En vertu de ce beau principe et de la législation qu'il sous-tend, la seule opération difficile à obtenir par supercherie dans un établissement de santé autorisé et par ailleurs fort coûteuse à réaliser dans un établissement clandestin, en raison de la nécessité de réunir, autour d'un outillage autre que sommaire, une équipe spécialisée de médecins et de biologistes, cette opération, dis-je, est précisément celle qui assure d'une part au couple affecté par l'inaptitude de la femme à la gestation, d'autre part à l'enfant que ce couple accueillera, la plus juste satisfaction, sans préjudice injuste pour autrui. En effet, lorsque la mère porteuse se borne de son gré au seul rôle de gestation, l'enfant conçu en éprouvette à partir des gamètes du couple marié bénéficie de la double qualité d'enfant génétique et d'enfant légitime de ce couple accueillant.

Cette incohérence majeure analysé tombe davantage encore sous le sens lorsque l'on considère que cette femme empêchée par la loi de donner, avant sa grossesse, à un couple agréé par elle l'enfant qu'elle portera, moyennant équitable récompense, possède par contre le droit discrétionnaire de l'abandonner, une fois né, au hasard des établissements ou du service de l'aide sociale à l'enfance ou, pis encore, de le faire mettre à mort, par avortement légal baptisé interruption volontaire de grossesse, pendant les dix premières semaines de cette grossesse.

Section troisième.
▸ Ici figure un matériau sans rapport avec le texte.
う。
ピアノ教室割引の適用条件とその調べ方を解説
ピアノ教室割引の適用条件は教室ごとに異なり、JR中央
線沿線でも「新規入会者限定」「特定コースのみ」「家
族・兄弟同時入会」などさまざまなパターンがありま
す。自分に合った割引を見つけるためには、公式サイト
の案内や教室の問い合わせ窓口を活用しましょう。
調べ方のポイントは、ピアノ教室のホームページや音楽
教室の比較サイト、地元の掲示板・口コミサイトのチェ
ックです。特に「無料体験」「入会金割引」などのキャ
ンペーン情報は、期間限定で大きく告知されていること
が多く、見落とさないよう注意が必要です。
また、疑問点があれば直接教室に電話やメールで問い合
Autres incohérences.

Le principe prétendument favorable à la femme peut s’énoncer ainsi: la maternité ne constitue point un métier dans l’exercice duquel la femme disposerait commercialement de son corps. Sans aller jusqu’à évoquer ironiquement la tolérance légale de la prostitution, je me borne à faire remarquer, au sujet de la libre disposition par chacun de son corps, que les dons d'organes au profit d'autrui, loin de donner lieu à critiques, rencontrent la faveur générale.

Et j'ajoute ceci pour m'élever à la hauteur du bien commun: rien n'importe davantage que de combattre la dénatalité qui frappe dans leurs oeuvres vives les populations blanches de souche européenne et de tradition chrétienne à la pérennité desquelles je tiens, par simple égoïsme, beaucoup.